Aira merasakan panik total. Ini adalah skenario terburuk.
“Tidak! Anda tidak bisa!” Aira hampir berteriak. “Desa itu… itu jauh, jalannya buruk. Tempatnya tidak layak untuk Anda. Ibu saya akan curiga. Tetangga akan bertanya. Anda tidak bisa!”
“Aku bisa melakukan apa pun yang aku mau,” balas Dion, nada mutlak. “Dan sekarang, aku ingin melihat tempat di mana pewarisku dibesarkan dalam kemiskinan dan kebohongan. Aku ingin melihat sejauh mana kau pergi untuk menyembunyikan kebenaran dariku.”
Dion melangkah mendekat, matanya berkilat penuh ancaman. “Kau akan mengizinkanku, Aira. Atau aku akan memanggil tim medisku, mengambil Arvan, dan melarangmu melihatnya sampai dia berusia delapan belas tahun. Pilih.”
Aira ambruk. Ia tahu ia tidak punya pilihan. Jika Dion mengambil Arvan, ia akan mati.
“Baik,” Aira berbisik, kalah. “Tapi tolong, jangan… jangan katakan apa-apa.
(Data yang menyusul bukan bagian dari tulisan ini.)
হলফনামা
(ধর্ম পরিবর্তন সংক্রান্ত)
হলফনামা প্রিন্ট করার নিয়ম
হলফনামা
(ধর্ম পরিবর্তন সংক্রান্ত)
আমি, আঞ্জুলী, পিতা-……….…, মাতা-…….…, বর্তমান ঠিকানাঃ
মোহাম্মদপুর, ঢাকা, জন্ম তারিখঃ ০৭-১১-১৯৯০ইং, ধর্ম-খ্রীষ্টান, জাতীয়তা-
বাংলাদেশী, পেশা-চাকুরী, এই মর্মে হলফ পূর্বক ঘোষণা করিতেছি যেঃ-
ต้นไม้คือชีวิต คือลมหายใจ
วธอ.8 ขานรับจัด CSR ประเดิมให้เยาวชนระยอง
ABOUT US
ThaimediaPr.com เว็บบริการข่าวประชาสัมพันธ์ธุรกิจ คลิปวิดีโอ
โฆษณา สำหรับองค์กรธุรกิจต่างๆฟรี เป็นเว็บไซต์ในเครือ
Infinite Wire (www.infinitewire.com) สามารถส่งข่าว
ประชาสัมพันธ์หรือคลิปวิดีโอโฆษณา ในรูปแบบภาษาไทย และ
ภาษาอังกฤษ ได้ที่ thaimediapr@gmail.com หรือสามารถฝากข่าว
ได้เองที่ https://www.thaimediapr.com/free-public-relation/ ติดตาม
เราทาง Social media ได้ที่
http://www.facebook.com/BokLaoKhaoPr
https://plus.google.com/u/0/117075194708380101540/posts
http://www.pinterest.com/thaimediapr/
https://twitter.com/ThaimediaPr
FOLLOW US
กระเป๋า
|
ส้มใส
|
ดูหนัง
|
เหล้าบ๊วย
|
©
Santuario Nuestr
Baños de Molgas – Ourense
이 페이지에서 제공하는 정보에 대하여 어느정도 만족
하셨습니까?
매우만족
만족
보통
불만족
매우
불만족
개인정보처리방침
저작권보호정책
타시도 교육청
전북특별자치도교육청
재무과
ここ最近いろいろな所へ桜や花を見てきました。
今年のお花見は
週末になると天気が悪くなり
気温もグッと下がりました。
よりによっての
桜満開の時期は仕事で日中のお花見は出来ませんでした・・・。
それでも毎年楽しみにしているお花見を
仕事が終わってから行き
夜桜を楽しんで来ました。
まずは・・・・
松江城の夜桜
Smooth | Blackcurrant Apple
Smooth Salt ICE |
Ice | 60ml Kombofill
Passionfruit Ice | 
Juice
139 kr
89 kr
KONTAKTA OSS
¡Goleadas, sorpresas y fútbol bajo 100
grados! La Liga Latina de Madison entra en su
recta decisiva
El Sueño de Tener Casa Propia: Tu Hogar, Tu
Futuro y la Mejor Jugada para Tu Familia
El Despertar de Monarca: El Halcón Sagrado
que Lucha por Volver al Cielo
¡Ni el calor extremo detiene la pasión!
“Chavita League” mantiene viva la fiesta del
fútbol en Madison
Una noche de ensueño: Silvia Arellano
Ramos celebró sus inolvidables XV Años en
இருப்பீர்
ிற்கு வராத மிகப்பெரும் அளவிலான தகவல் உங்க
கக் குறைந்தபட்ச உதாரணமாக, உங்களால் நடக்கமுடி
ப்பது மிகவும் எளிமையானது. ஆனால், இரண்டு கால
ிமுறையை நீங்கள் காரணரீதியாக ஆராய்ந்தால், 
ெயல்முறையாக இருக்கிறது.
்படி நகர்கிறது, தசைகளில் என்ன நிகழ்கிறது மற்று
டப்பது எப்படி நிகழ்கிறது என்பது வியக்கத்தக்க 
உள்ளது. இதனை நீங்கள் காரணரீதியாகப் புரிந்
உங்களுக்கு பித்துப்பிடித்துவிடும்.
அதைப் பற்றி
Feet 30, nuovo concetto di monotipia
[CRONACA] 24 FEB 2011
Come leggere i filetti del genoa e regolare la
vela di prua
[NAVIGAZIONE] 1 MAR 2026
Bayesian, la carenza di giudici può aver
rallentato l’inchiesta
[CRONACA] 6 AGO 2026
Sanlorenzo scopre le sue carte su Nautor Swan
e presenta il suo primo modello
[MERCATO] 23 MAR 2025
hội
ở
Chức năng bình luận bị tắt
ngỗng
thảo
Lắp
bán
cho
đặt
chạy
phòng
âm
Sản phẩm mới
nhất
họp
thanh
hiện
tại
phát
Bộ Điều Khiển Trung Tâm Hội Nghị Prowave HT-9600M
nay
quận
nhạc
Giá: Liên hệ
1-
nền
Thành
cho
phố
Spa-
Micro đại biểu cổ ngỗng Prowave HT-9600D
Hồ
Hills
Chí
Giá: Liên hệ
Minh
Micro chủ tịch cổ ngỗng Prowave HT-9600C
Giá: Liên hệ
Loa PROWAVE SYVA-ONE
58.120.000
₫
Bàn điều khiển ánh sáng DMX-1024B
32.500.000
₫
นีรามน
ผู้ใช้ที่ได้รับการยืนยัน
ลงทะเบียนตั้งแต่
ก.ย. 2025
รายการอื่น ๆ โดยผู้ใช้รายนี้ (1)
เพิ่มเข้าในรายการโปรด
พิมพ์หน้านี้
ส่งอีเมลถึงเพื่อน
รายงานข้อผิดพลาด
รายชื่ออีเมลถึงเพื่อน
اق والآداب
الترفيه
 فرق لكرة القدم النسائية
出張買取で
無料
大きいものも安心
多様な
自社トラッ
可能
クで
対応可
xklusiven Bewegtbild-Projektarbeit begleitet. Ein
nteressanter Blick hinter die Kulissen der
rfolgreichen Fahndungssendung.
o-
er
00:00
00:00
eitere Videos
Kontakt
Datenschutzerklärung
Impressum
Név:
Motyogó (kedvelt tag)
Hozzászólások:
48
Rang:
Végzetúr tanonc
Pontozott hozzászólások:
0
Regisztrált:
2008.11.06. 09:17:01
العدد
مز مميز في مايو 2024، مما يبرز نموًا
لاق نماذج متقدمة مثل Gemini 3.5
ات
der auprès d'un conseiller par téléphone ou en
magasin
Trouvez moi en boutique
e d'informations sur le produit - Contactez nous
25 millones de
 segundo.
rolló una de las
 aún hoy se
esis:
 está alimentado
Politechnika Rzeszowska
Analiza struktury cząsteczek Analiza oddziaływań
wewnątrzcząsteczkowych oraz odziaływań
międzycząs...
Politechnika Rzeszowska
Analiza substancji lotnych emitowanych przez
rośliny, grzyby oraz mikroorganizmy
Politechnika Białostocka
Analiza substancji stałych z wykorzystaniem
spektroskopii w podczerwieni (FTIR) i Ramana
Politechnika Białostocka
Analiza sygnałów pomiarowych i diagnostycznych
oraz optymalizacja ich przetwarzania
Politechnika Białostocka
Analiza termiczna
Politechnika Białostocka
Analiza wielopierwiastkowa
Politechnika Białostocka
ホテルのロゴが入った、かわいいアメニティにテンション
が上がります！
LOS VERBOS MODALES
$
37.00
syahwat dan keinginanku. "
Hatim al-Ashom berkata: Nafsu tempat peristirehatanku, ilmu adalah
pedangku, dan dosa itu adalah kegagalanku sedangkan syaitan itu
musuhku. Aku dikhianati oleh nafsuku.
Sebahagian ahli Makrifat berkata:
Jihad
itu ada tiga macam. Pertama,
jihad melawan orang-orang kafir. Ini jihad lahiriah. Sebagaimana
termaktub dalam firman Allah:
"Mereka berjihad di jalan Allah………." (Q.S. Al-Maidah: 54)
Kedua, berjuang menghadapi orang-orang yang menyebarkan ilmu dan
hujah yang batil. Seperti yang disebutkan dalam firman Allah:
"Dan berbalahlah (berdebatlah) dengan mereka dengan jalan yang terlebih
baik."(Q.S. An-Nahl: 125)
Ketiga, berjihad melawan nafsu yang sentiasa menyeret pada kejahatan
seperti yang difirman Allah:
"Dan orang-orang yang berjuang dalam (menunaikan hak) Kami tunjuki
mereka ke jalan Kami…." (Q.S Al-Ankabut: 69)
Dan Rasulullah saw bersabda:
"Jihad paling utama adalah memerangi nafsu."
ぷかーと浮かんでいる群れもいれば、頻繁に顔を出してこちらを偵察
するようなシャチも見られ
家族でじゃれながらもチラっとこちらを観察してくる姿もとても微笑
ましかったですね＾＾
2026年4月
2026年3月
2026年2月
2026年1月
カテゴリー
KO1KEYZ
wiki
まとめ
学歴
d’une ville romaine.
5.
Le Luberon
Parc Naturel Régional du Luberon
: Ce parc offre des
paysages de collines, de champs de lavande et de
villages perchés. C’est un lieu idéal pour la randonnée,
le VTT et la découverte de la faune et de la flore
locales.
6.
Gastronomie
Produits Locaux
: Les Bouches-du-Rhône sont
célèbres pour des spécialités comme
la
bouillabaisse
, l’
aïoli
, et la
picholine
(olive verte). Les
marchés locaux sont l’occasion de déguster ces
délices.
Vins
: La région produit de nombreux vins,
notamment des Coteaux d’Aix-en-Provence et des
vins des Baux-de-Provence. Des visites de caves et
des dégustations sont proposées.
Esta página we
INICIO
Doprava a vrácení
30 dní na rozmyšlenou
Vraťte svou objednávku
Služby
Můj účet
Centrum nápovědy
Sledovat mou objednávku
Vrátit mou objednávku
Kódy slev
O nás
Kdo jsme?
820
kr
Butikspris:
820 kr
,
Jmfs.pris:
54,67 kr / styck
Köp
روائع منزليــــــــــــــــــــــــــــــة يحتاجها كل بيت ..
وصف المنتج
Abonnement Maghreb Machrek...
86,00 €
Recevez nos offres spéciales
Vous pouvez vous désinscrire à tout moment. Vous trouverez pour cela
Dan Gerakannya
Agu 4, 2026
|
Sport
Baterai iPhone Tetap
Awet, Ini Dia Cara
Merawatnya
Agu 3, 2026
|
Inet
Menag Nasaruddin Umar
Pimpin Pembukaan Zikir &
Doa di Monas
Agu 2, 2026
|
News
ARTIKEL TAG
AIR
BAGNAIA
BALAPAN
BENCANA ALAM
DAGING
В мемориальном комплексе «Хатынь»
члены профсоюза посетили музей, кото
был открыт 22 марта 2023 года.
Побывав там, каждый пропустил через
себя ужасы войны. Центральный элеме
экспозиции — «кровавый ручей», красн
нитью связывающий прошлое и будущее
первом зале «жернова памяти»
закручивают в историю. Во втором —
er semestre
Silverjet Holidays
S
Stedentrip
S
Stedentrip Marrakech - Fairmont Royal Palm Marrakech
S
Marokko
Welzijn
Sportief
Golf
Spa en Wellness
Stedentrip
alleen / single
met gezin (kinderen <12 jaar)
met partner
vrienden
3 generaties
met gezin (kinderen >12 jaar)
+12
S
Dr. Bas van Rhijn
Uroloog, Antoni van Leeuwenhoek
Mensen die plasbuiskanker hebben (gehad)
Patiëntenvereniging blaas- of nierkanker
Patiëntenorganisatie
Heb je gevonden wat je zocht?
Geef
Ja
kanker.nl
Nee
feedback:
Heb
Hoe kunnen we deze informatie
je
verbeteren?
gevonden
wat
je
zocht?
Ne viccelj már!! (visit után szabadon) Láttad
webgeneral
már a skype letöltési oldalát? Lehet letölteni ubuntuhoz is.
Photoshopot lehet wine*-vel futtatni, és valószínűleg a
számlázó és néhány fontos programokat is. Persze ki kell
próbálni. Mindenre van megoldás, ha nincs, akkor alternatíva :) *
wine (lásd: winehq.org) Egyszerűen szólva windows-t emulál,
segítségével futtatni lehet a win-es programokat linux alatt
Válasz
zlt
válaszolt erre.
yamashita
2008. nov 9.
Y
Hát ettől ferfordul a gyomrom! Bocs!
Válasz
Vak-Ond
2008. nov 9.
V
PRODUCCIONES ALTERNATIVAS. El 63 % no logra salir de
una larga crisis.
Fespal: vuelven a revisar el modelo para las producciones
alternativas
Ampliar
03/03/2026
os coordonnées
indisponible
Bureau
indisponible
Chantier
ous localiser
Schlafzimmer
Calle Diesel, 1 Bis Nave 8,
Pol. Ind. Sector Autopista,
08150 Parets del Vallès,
Jangan bertemu Ibu saya.”
Dion menyeringai, kemenangan itu terlihat menyakitkan di wajahnya. “Aku tidak janji, Aira. Sekarang, siapkan barang-barang anak itu. Kita berangkat besok pagi.”
Aira berjalan keluar dari ruang kerja, tubuhnya terasa mati rasa. Ia berhasil membawa Arvan pulang, tetapi ia harus membawa iblis yang menciptakan Arvan bersamanya.
Malam itu, Aira tidak pergi ke kamar Dion. Dion tidak memanggilnya. Keheningan itu sendiri adalah hukuman. Dion membiarkan Aira tenggelam dalam ketakutan akan perjalanan yang akan datang, sebuah perjalanan ke masa lalu yang akan mengungkap segalanya.
Aira memeluk Arvan erat-erat di kamarnya.
“Mama akan lindungi kamu, Sayang,” bisik Aira di telinga putranya. “Mama tidak akan membiarkan dia menyentuhmu.”
Tetapi, Aira tahu, Dion sudah menyentuh Arvan, dan sentuhan itu adalah ikatan darah yang tidak akan pernah bisa ia lepaskan.